“I say to you, that even so there will be joy in heaven over one sinner who repents, more than over ninety and nine righteous persons, who need no repentance.”

Jesus then completes the parable with a comparison. Not only do sinners gather together to rejoice in the finding of what is lost, but when it is a lost sinner so also does Heaven. God Himself rejoices, and all who are with Him, for thereby is fulfilled Luke 5:32; Luke 13:3; Luke 13:5. The only ones left out are the religious cynics who have no time or inclination for such behaviour. The Rabbis in contrast preferred to speak of God's joy over the downfall of the godless.

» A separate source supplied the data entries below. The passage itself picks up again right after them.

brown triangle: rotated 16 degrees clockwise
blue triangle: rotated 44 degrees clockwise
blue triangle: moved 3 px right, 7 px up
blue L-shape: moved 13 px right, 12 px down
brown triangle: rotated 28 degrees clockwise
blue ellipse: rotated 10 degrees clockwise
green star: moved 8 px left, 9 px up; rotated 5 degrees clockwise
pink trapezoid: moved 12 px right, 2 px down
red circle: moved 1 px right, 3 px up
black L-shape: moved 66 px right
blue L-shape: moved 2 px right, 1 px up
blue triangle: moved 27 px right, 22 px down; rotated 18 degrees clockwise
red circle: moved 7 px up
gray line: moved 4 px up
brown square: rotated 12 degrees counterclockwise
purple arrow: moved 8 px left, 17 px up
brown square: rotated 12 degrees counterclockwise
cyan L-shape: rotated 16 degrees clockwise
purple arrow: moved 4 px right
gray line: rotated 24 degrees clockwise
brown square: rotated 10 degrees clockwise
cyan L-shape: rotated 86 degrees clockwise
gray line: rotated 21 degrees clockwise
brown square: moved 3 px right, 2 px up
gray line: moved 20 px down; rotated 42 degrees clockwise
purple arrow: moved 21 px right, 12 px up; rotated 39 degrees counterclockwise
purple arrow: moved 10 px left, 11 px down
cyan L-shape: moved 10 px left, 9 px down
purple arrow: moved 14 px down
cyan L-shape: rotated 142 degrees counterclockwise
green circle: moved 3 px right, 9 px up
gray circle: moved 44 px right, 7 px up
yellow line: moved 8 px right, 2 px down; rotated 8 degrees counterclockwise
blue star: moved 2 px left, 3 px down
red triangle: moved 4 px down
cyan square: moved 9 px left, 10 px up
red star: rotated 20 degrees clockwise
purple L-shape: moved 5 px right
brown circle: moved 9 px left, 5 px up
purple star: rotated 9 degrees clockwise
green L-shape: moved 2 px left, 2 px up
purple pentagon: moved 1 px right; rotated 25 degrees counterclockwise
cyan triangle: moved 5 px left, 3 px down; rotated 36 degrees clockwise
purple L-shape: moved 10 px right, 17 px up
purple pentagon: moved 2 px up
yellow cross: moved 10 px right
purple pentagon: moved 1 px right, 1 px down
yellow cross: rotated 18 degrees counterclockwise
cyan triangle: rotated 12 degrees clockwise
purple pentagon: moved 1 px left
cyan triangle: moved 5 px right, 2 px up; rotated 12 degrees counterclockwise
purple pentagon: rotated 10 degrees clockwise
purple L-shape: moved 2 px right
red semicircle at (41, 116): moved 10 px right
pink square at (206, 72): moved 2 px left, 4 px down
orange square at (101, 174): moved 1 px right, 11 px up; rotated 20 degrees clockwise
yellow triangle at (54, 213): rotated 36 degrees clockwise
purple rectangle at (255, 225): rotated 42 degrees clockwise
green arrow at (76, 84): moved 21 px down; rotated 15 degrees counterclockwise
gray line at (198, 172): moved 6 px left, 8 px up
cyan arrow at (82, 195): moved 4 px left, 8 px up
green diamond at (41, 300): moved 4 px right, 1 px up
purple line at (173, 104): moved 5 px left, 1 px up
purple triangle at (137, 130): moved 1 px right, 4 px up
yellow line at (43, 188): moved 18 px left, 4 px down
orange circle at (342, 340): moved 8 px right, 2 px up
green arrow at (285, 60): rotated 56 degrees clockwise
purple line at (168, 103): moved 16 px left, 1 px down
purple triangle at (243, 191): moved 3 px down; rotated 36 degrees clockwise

Those ‘who need no repentance' may refer to the godly in Israel who are walking in God's ways making use of the appropriate means of forgiveness (people such as Zacharias, Elizabeth, Simeon and Anna), but the Pharisees would certainly have included themselves in the total.

‘There will be joy in heaven over one sinner who repents, more than over ninety and nine righteous persons, who need no repentance.' This is not to disparage the ninety and nine, or to suggest that they were loved the less. The latter, if genuinely righteous, are fully appreciated in Heaven. However, they are not a surprise. But to find something valuable that is lost is an especially delightful surprise.

It is noteworthy in all this how confidently Jesus can speak of goings on in Heaven. For Him it was not ‘beyond the veil'. It was home.

Further Thoughts on the Parable.

The first emphasis in the parable is on the fact that the shepherd sought the sheep. It is a reminder that it is God in Jesus Christ Who in His graciousness seeks us, not we who tend to seek God. The second is on the fact that He sought until He found it. When Jesus Christ sets out after someone He does not cease until they have become His. There is behind both these ideas the concept of election, the concept that we are ‘chosen in Him before the foundation of the world, that we might be holy and without blame before him in love' (Ephesians 1:4). The perfect number is fixed. Not one must be lost. (The same idea is present in Revelation 7:1). The third is the joy in Heaven once a sinner turns to God. It brings out that God is more concerned about such things than we are. The fourth is in a sense hidden behind the simplicity of the story, and that is the cost to the shepherd. Seeking a lost sheep could mean going into inhospitable territory, and the way could be hard. It can best be put in the words of the hymnwriter,

‘But none of the ransomed ever knew,

How deep were the waters crossed,

Or how dark was the night that the Lord passed through,

Ere He found that sheep that was lost,

Out in the desert He heard its cry,

Sick and helpless and ready to die.'

And He knew the cost even as He taught this parable. He knew that ‘The Son of Man must suffer many things, and be rejected of the elders and chief priests and scribes, and be slain, and be raised the third day' (Luke 9:22). And yet He still sought the sheep, whatever the cost, until He found it.

And the fifth lesson that we must not lose sight of is that the one which was lost represents the outcast, and the despised. It represents those who while not precious in man's sight, are precious in God's sight.